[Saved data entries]

┏━━

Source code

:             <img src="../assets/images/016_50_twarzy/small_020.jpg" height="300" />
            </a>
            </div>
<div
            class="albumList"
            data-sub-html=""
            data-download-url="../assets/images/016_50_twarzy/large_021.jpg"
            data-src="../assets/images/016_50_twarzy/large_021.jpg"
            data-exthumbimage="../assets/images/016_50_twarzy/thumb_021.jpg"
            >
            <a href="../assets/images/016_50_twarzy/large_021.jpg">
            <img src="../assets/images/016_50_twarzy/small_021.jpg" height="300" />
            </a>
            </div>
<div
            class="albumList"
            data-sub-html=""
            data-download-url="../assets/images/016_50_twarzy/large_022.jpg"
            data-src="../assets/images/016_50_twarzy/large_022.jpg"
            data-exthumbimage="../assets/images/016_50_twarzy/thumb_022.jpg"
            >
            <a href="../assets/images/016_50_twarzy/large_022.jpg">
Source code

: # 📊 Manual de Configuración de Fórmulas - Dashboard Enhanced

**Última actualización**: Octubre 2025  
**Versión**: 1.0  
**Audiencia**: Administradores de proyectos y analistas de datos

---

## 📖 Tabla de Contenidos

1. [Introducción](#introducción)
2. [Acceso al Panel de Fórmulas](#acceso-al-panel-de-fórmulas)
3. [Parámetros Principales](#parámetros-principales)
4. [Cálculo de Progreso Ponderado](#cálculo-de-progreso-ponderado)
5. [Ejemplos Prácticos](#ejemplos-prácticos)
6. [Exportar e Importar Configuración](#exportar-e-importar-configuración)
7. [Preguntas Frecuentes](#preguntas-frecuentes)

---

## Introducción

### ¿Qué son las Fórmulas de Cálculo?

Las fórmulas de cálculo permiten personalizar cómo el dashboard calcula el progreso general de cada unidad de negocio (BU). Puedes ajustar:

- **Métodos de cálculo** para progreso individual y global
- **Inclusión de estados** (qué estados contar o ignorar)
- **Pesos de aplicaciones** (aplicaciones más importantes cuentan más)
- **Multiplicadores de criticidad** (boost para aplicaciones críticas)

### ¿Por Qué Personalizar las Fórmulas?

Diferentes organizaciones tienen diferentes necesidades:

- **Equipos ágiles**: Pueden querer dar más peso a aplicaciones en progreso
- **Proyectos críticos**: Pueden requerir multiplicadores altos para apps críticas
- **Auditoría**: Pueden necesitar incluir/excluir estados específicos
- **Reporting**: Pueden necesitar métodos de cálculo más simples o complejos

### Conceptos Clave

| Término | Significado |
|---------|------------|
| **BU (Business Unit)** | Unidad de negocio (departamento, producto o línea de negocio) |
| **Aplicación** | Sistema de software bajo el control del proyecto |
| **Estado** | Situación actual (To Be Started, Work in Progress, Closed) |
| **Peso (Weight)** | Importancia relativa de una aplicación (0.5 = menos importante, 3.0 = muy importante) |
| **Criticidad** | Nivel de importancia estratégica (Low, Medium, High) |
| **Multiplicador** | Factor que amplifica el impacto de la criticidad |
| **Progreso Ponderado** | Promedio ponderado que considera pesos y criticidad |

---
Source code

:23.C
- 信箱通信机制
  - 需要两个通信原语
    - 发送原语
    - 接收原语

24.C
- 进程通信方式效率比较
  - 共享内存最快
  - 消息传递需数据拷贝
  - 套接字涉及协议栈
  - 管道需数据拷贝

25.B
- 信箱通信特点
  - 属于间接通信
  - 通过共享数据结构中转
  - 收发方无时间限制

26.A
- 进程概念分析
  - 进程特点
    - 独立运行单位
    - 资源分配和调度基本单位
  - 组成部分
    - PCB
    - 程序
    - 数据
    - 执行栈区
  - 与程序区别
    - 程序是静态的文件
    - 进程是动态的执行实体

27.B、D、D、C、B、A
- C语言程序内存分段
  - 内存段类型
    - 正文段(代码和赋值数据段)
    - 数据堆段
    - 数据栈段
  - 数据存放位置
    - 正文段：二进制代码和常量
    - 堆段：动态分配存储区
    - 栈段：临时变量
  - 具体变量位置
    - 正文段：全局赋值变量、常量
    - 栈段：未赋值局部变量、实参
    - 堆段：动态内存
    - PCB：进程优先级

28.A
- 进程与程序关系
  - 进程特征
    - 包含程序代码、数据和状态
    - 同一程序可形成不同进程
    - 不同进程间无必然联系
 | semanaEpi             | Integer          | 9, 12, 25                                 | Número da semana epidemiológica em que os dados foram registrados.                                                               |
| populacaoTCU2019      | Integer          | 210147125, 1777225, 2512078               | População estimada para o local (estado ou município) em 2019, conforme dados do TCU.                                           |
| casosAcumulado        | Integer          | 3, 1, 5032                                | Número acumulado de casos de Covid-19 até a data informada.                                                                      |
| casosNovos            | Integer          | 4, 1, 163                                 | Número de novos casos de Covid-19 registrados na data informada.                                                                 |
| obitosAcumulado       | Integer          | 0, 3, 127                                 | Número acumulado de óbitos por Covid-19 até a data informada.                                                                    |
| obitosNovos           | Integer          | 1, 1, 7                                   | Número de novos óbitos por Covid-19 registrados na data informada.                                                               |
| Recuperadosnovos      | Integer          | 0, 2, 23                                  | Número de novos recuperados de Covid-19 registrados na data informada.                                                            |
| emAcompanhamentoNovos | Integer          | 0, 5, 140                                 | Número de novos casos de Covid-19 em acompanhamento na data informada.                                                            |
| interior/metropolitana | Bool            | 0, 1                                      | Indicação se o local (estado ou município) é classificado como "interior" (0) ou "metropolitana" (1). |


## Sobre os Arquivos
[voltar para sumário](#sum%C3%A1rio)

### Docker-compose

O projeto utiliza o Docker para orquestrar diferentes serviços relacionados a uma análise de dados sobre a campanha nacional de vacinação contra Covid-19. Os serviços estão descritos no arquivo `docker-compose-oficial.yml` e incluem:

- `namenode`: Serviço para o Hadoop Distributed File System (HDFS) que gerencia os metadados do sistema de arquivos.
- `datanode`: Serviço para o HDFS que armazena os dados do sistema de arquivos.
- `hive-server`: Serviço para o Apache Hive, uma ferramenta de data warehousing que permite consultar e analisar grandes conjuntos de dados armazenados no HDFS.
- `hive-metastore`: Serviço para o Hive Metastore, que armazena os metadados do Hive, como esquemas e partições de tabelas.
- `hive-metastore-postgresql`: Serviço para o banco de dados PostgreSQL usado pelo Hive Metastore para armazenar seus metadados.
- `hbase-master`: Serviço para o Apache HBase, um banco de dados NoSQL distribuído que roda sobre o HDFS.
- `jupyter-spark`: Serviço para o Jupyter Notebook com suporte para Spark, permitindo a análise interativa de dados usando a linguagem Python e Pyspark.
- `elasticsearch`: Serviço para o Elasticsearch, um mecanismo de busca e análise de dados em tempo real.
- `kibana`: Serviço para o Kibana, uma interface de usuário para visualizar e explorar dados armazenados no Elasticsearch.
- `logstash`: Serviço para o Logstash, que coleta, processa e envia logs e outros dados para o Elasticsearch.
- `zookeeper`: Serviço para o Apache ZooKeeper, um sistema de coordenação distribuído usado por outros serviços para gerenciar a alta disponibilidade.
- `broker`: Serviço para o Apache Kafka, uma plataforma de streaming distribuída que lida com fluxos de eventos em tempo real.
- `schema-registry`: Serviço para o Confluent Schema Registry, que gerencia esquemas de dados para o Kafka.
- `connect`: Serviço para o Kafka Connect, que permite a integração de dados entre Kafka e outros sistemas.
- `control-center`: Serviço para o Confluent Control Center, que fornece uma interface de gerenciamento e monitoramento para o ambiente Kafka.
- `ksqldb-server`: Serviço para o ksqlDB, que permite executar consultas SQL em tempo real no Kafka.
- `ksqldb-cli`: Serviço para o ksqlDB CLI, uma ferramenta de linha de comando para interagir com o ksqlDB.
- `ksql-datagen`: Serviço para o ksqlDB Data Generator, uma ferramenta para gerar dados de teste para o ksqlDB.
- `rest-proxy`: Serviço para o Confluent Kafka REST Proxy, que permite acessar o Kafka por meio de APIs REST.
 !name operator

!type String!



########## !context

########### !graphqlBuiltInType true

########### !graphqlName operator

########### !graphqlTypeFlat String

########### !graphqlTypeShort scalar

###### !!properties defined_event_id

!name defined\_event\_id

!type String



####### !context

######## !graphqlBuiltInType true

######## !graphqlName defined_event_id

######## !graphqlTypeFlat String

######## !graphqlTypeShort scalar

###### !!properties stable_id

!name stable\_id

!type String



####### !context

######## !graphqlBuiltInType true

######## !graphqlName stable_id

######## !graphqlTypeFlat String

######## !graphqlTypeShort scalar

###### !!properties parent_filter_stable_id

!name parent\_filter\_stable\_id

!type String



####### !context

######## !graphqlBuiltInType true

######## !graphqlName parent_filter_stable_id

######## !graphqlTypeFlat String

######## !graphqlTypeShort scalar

┗━━

_PROBLEM REQUIREMENTS_: Starting from the line containing "######## !graphqlName defined_event_id", repeat each line through the end of the entries, exactly.

_ANSWER BOX_:
######## !graphqlName defined_event_id

######## !graphqlTypeFlat String

######## !graphqlTypeShort scalar

###### !!properties stable_id

!name stable\_id

!type String



####### !context

######## !graphqlBuiltInType true

######## !graphqlName stable_id

######## !graphqlTypeFlat String

######## !graphqlTypeShort scalar

###### !!properties parent_filter_stable_id

!name parent\_filter\_stable\_id

!type String



####### !context

######## !graphqlBuiltInType true

######## !graphqlName parent_filter_stable_id

######## !graphqlTypeFlat String

######## !graphqlTypeShort scalar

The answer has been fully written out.